Apakah rencana pajak pertambahan nilai multi-tarif pemerintah hanya untuk barang mewah dan pajak yang lebih rendah untuk barang publik?
Pemerintah berencana menaikkan tarif pajak pertambahan nilai (PPN) dari saat ini 10% menjadi 12%. Rencana tersebut masuk dalam rancangan aturan umum dan hukum acara perpajakan yang akan dibahas pemerintah dan DPR.
Dalam RUU KUP, tarif pajak pertambahan nilai ditetapkan sebesar 12%. Namun, rasio dapat diubah serendah 5% dan setinggi 15%.
Nah, juga semua perubahan tarif diatur dengan PP (Peraturan Pemerintah) setelah sudah diajukan ke DPR untuk nantinya akan dibahas dalam penyusunan APBN (Anggaran Pendapatan dan Belanja Negara).
Pemerintah juga dapat mengenakan tarif PPN yang berbeda dengan tarif pajak atas penyerahan barang dan/atau jasa kena pajak tertentu, impor barang kena pajak tertentu, dan penggunaan barang dan/atau jasa kena pajak tertentu dari luar dan dalam daerah pabean. Â Tarif pajak yang berbeda adalah serendah 5% dan setinggi 25%. Ketentuan mengenai jenis barang dan/atau jasa kena pajak tertentu barang dan/atau jasa tidak berwujud tertentu diatur dengan peraturan pemerintah.

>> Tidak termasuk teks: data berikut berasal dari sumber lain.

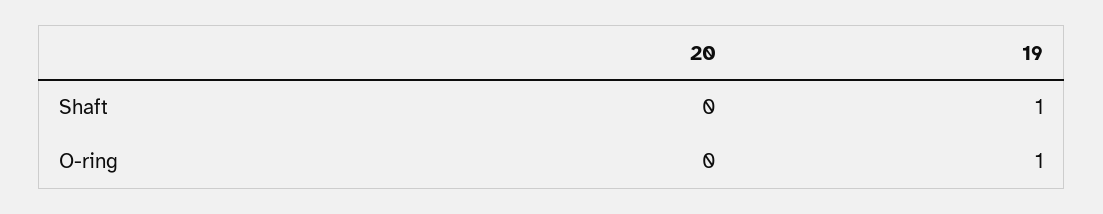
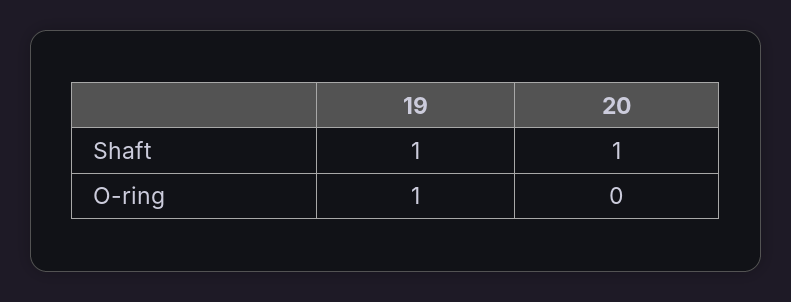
  {
    "20": {
-     "Shaft": 0,
+     "Shaft": 1,
      "O-ring": 0
    },
    "19": {
      "Shaft": 1,
      "O-ring": 1
    }
  }

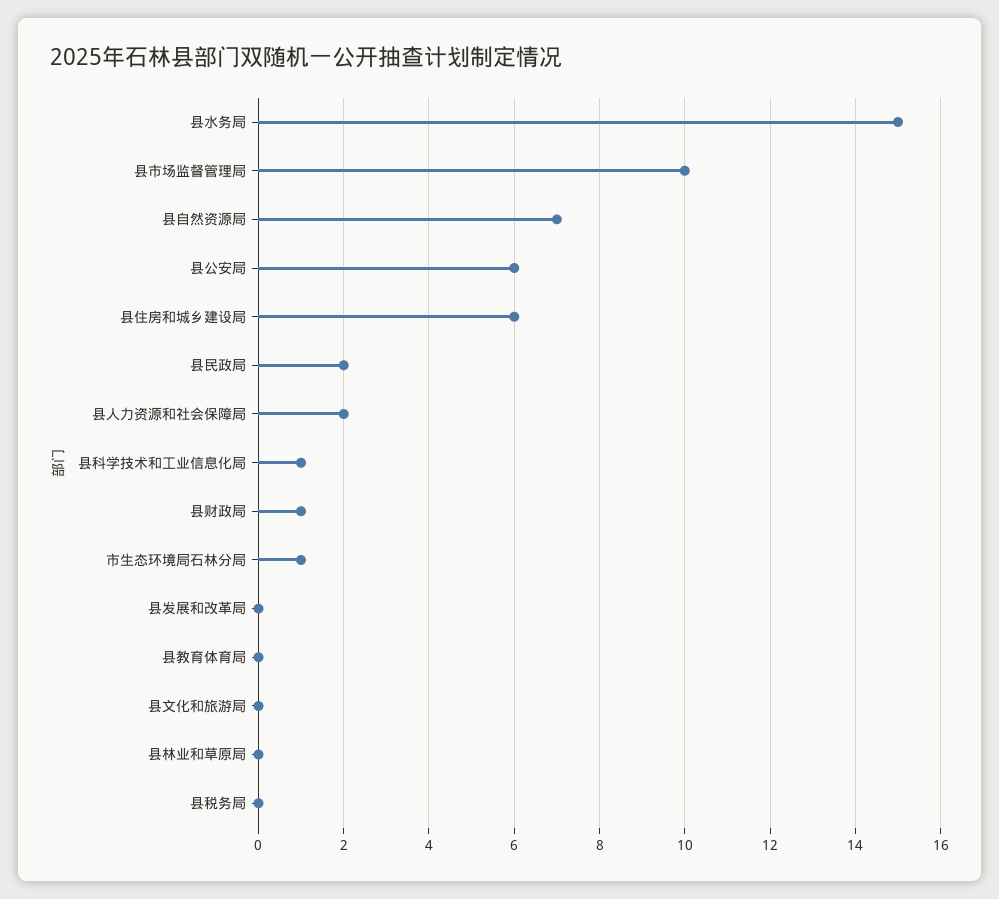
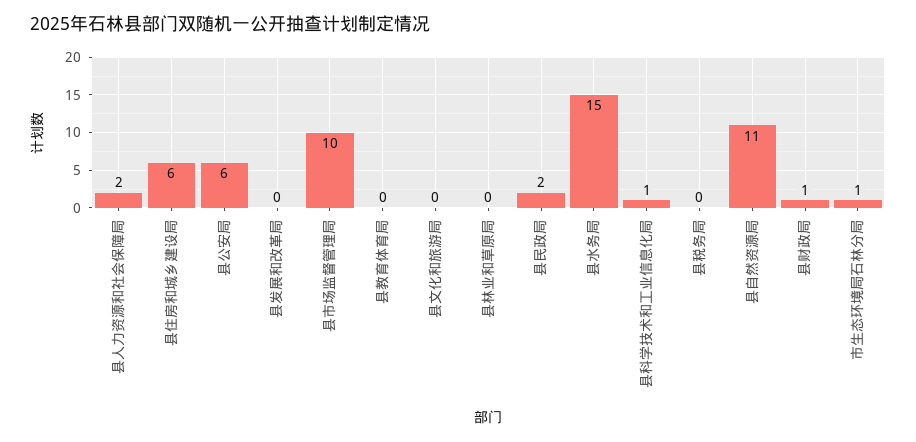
  {
    "县水务局": 15,
    "县市场监督管理局": 10,
-   "县自然资源局": 7,
+   "县自然资源局": 11,
    "县公安局": 6,
    "县住房和城乡建设局": 6,
    "县民政局": 2,
    "县人力资源和社会保障局": 2,
    "县科学技术和工业信息化局": 1,
    "县财政局": 1,
    "市生态环境局石林分局": 1,
    "县发展和改革局": 0,
    "县教育体育局": 0,
    "县文化和旅游局": 0,
    "县林业和草原局": 0,
    "县税务局": 0
  }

Pemerintah akan menerapkan program pajak pertambahan nilai multi tarif. Kenaikan tarif pajak akan berlaku untuk barang mewah, sedangkan pajak atas barang publik yang banyak digunakan oleh masyarakat akan dikurangi.

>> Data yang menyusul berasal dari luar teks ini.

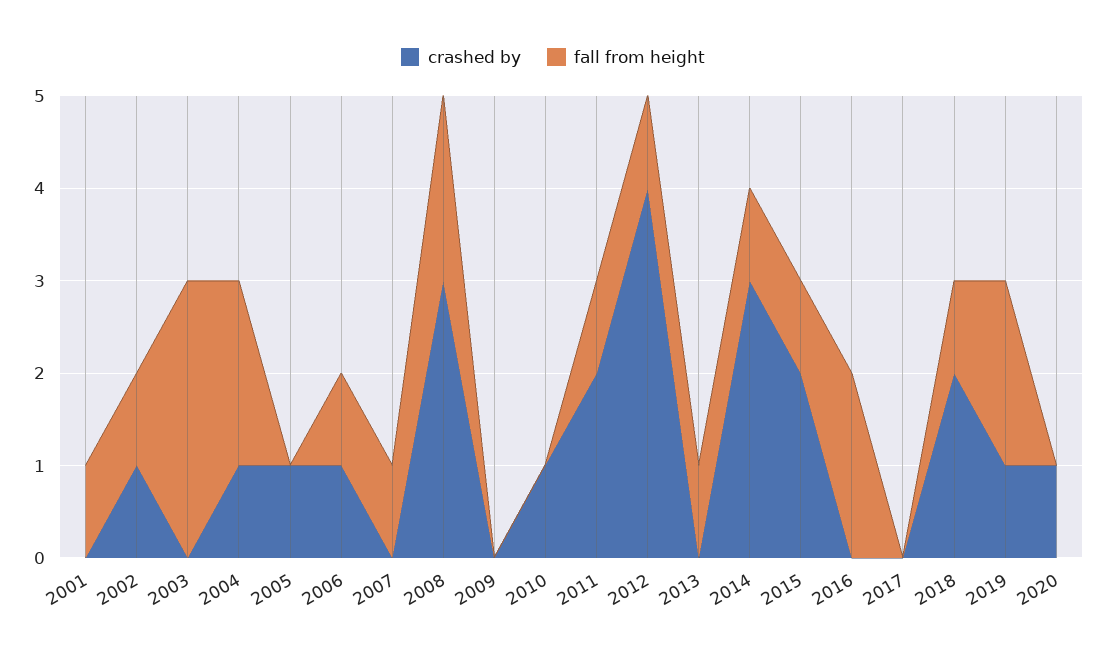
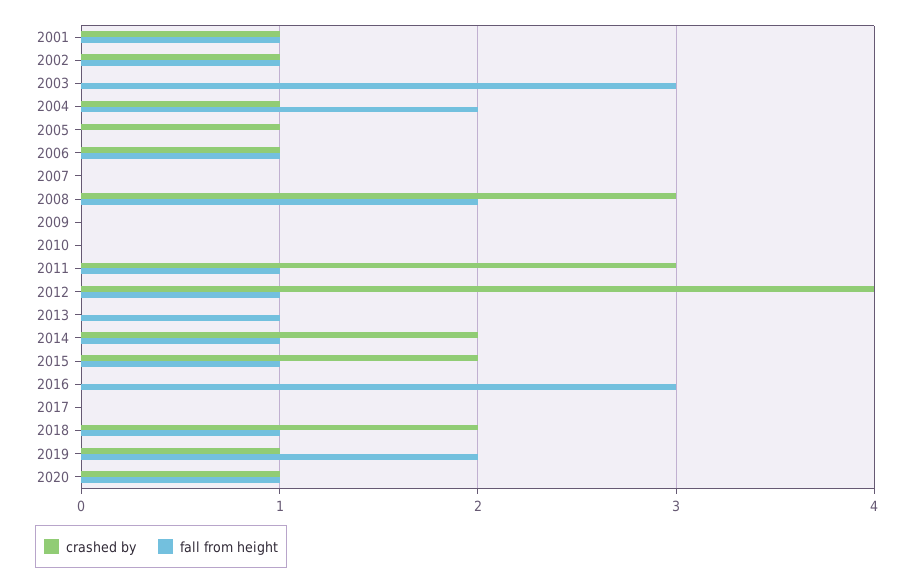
  {
    "crashed by": {
-     "2001": 0,
+     "2001": 1,
      "2002": 1,
      "2003": 0,
      "2004": 1,
      "2005": 1,
      "2006": 1,
      "2007": 0,
      "2008": 3,
      "2009": 0,
-     "2010": 1,
+     "2010": 0,
-     "2011": 2,
+     "2011": 3,
      "2012": 4,
      "2013": 0,
-     "2014": 3,
+     "2014": 2,
      "2015": 2,
      "2016": 0,
      "2017": 0,
      "2018": 2,
      "2019": 1,
      "2020": 1
    },
    "fall from height": {
      "2001": 1,
      "2002": 1,
      "2003": 3,
      "2004": 2,
      "2005": 0,
      "2006": 1,
-     "2007": 1,
+     "2007": 0,
      "2008": 2,
      "2009": 0,
      "2010": 0,
      "2011": 1,
      "2012": 1,
      "2013": 1,
      "2014": 1,
      "2015": 1,
-     "2016": 2,
+     "2016": 3,
      "2017": 0,
      "2018": 1,
      "2019": 2,
-     "2020": 0
+     "2020": 1
    }
  }

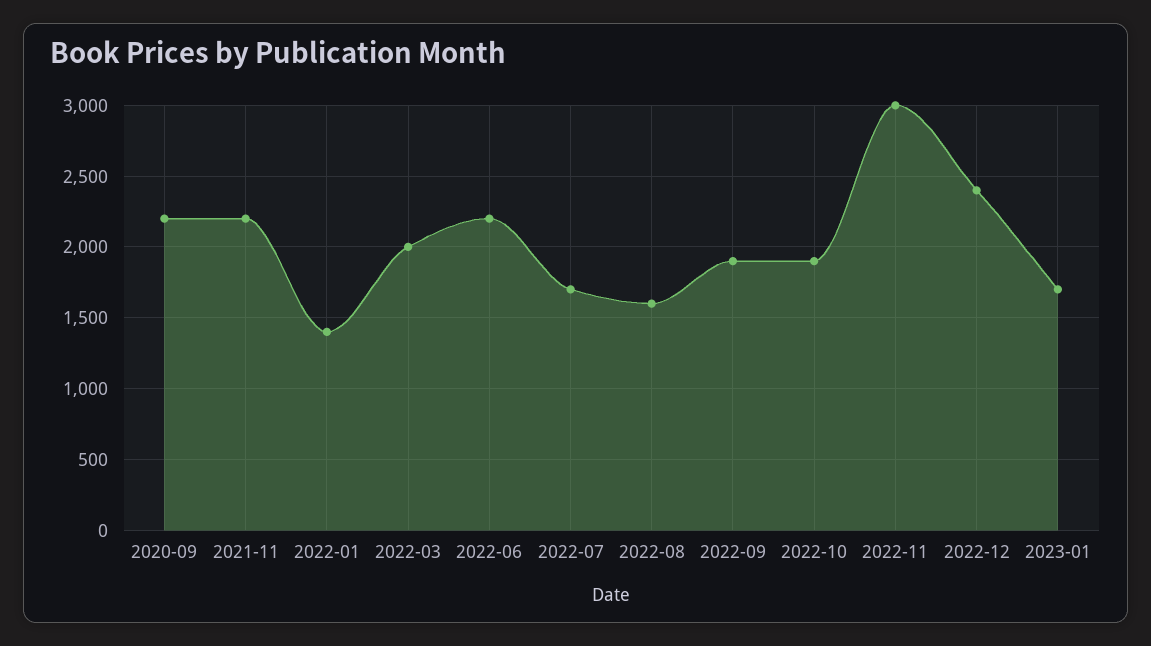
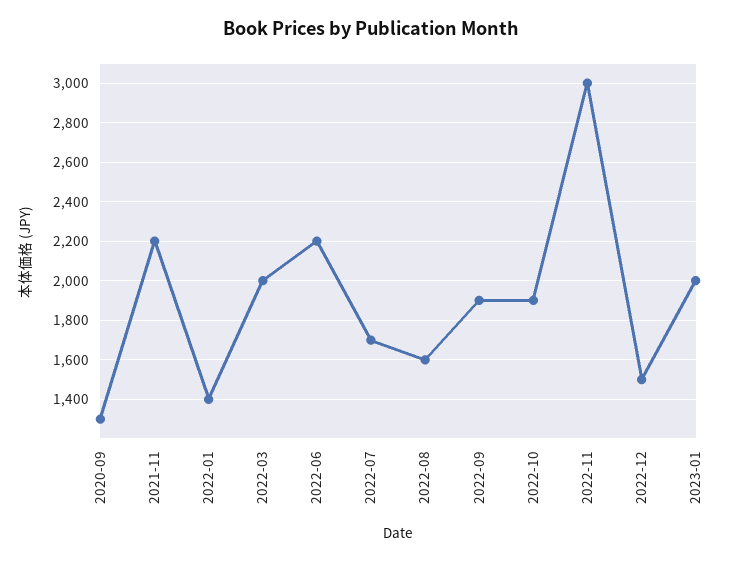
  {
-   "2020-09": 2200,
+   "2020-09": 1300,
    "2021-11": 2200,
    "2022-01": 1400,
    "2022-03": 2000,
    "2022-06": 2200,
    "2022-07": 1700,
    "2022-08": 1600,
    "2022-09": 1900,
    "2022-10": 1900,
    "2022-11": 3000,
-   "2022-12": 2400,
+   "2022-12": 1500,
-   "2023-01": 1700
+   "2023-01": 2000
  }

Rencana multi-tarif memberlakukan tarif yang lebih rendah untuk barang dan jasa tertentu yang dibutuhkan oleh masyarakat berpenghasilan rendah, dan tarif yang lebih tinggi untuk barang-barang mewah. Banyak negara menggunakan tarif PPN ganda karena dianggap adil dan karena mengenakan tarif yang lebih tinggi pada barang mewah atau barang yang sangat boros. Sebagian besar negara dengan beberapa tarif berada di Eropa.

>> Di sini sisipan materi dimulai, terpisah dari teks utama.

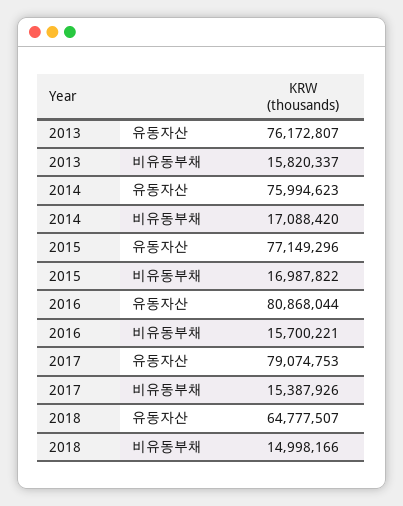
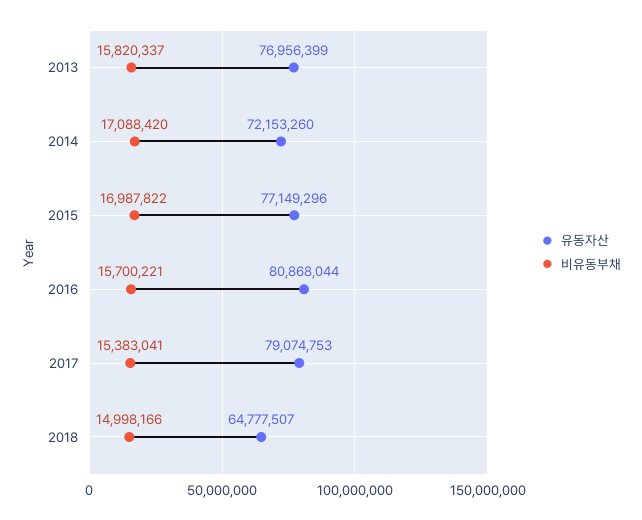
  {
    "유동자산": {
-     "2013": 76172807,
+     "2013": 76956399,
-     "2014": 75994623,
+     "2014": 72153260,
      "2015": 77149296,
      "2016": 80868044,
      "2017": 79074753,
      "2018": 64777507
    },
    "비유동부채": {
      "2013": 15820337,
      "2014": 17088420,
      "2015": 16987822,
      "2016": 15700221,
-     "2017": 15387926,
+     "2017": 15383041,
      "2018": 14998166
    }
  }

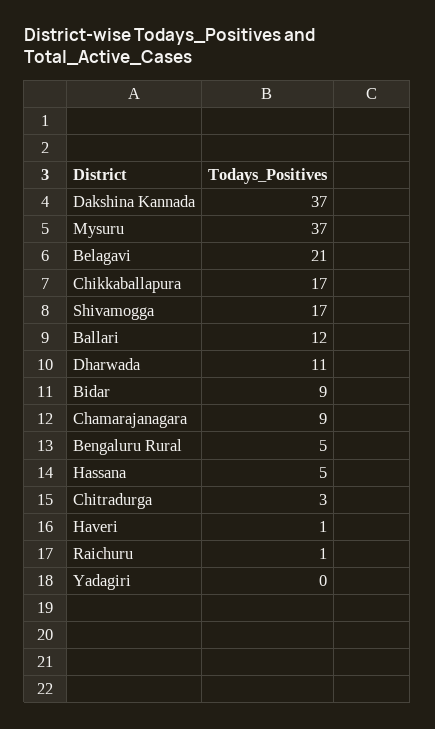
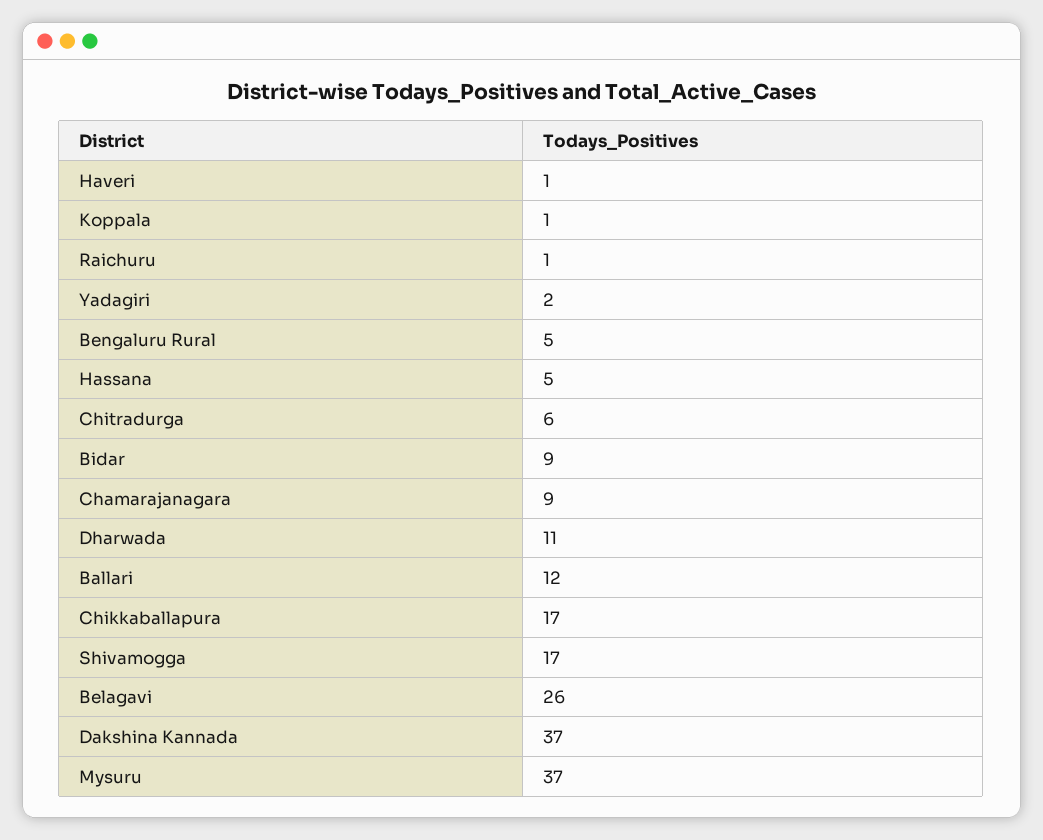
  {
    "Dakshina Kannada": 37,
    "Mysuru": 37,
-   "Belagavi": 21,
+   "Belagavi": 26,
    "Chikkaballapura": 17,
    "Shivamogga": 17,
    "Ballari": 12,
    "Dharwada": 11,
    "Bidar": 9,
    "Chamarajanagara": 9,
    "Bengaluru Rural": 5,
    "Hassana": 5,
-   "Chitradurga": 3,
+   "Chitradurga": 6,
    "Haveri": 1,
    "Raichuru": 1,
-   "Yadagiri": 0
+   "Yadagiri": 2,
+   "Koppala": 1
  }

Staf Khusus Yustinus Prastowo, Menteri Komunikasi Strategis Kementerian Keuangan, mengatakan tarif pajak pertambahan nilai untuk barang publik akan diturunkan dari 10% saat ini, dan di masa depan dapat dikenakan 7% atau 5% Â Demikian disampaikan Yustinus dalam webinar, Kamis (3/6) tentang pemulihan ekonomi dan kebangkitan nasional. Di sisi lain, Justinus menyatakan bahwa pajak pertambahan nilai yang lebih tinggi akan dikenakan pada barang-barang yang tidak dibutuhkan oleh banyak orang tetapi dikonsumsi oleh kelas atas dan bersifat terbatas.
Nah penerapan sistem PPN yang sedang dirancang saat ini akan sangat kompetitif dan juga lebih efektif dalam menciptakan dampaknya dalam ekonomi dan menciptakan keadilan.
Menurut dia, susunan hukum penyesuaian tarif pajak pertambahan nilai saat ini sedang disusun. Nantinya, kebijakan ini mungkin akan diterapkan pada 2022 atau 2023. Justinus menjelaskan, pajak tidak bisa dikejar secara aktif selama pandemi.
Oleh karena itu, setelah pandemi berakhir, diperlukan berbagai reformasi perpajakan untuk mengembalikan kas negara. Rencana pemerintah untuk mengubah tarif pajak pertambahan nilai menuai protes dari Badan Perlindungan Konsumen Nasional (BPKN). Badan tersebut meminta pemerintah menunda rencana kenaikan tarif pajak pertambahan nilai karena masyarakat masih menghadapi kesulitan keuangan akibat pandemi Covid-19.